So you’re an applicable large employer. Now what?
Everyone likes growth, but no one likes growing pains. Unfortunately, you can’t have one without the other. More employees, more revenue, and more influence undoubtedly come with more paperwork, more responsibility, and more regulations.
When your company passes 50 full-time equivalent employees, for example, you become an applicable large employer (ALE) under the Affordable Care Act (ACA). That means you must offer ACA full-time employees with health care coverage and report back to the IRS that you’ve complied with these requirements.
Whether it’s your first, 10th, or 50th year as an ALE, this holds true. But if you’re right on the brink, or reaching that threshold for the first time, the process can be confusing and time consuming.
If your business is right on the border of ALE status, here’s what you should know.
What is an applicable large employer?
An ALE is any organization that has had an average of 50 or more full-time equivalent employees during the past year. The number of full-time equivalent employees is then averaged for every month of the year to get the number that determines the ALE classification. There can be exceptions to the rules, such as control groups or seasonal workers, which may alter your ALE status, but for most businesses, tracking hours will determine your status for the upcoming year.
Preparing for growth, the ACA way
If you think you might creep up on ALE status within the year, and you haven’t been tracking employees, you need to start now. When you reach 40 full-time equivalent employees is a good place to start, just in case you happen to reach ALE status during that year. After all, reaching this average at any point in 2017 would mean that you would have to provide the right employees insurance starting on Jan. 1, 2018, and collect the data to properly file in 2019 with everyone else. There are no extensions or reprieves for those who are new to being an ALE.
Beyond tracking hours to make sure that you have or have not reached ALE status, you need to check that all of your employees’ census data is up to date, your benefits offerings are accurate, and your payroll data is organized. Should you need to report as an ALE, you’ll need all this data to prove compliance.

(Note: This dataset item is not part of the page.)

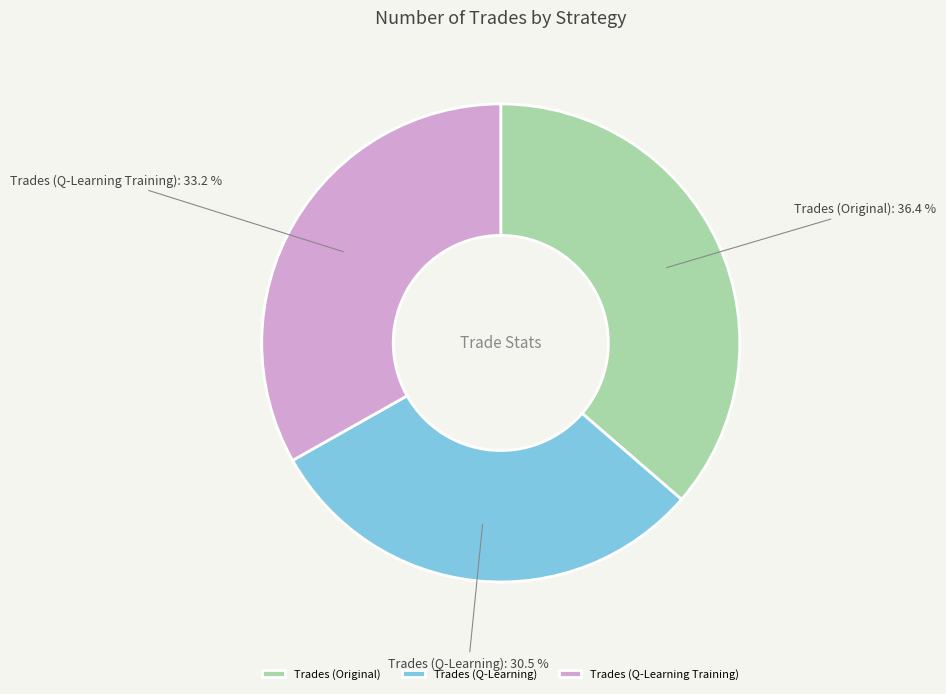

Which category has the biggest portion of the pie?

Trades (Original)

Ignorance is not an excuse for noncompliance. Failing to file when you’re supposed to is the most surefire way to earn a penalty. Even good faith efforts of past years required everyone to file, and this year, the IRS is beginning to collect on those who didn’t.
Next year, it’s looking more and more as though the IRS will be collecting on all penalties, making correct reporting (not just punctual reporting) more important than ever. If you think you might be close to reaching ALE status, make sure you start tracking all the necessary variables so you aren’t hit with noncompliance penalties.
Start compliance early
ACA reporting is still confusing those who have been doing it for several years. If you’re new to the party, you’re likely to be even more confused. It’s easier to take simple steps, such as tracking data and offering benefits as need be, than scramble to pull together all the data and reporting at the end of the year.
If you’re closing in on that 50-full-time equivalent threshold, act as though you’re already there. You’ll thank yourself when you finally do reach the other side.